Exercise requirements
Reproduce verbatim the lines of the listing below, starting at the line that contains "Так работает система, масштабы" and ending at the line that contains "законодательству, не обладают", with both of those lines included.

Task inputs
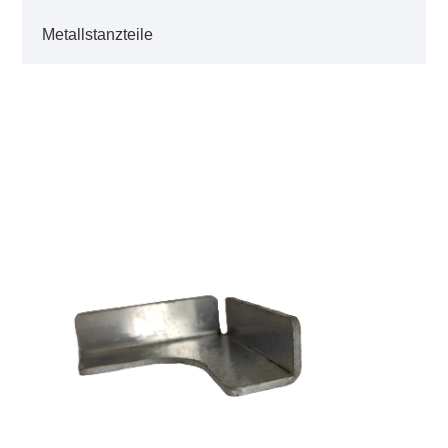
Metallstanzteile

...

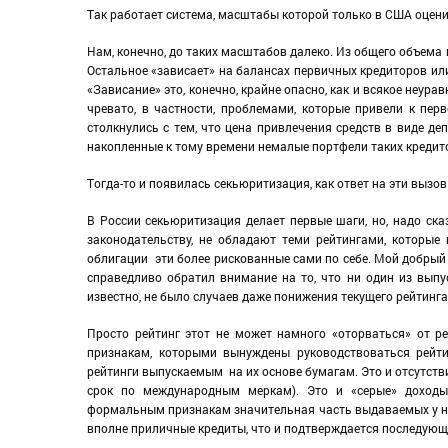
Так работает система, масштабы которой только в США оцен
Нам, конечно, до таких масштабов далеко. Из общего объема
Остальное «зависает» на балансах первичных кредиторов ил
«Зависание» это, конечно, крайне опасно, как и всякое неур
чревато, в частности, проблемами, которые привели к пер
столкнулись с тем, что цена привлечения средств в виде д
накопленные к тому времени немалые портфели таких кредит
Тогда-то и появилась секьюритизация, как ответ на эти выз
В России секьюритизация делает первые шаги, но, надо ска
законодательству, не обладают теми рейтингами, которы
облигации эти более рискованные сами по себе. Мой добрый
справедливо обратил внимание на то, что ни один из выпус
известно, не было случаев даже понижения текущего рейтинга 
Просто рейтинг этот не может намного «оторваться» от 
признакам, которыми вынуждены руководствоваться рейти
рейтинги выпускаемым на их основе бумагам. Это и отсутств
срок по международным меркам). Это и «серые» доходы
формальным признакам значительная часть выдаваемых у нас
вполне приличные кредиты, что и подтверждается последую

Response box
Так работает система, масштабы которой только в США оцен
Нам, конечно, до таких масштабов далеко. Из общего объема
Остальное «зависает» на балансах первичных кредиторов ил
«Зависание» это, конечно, крайне опасно, как и всякое неур
чревато, в частности, проблемами, которые привели к пер
столкнулись с тем, что цена привлечения средств в виде д
накопленные к тому времени немалые портфели таких кредит
Тогда-то и появилась секьюритизация, как ответ на эти выз
В России секьюритизация делает первые шаги, но, надо ска
законодательству, не обладают теми рейтингами, которы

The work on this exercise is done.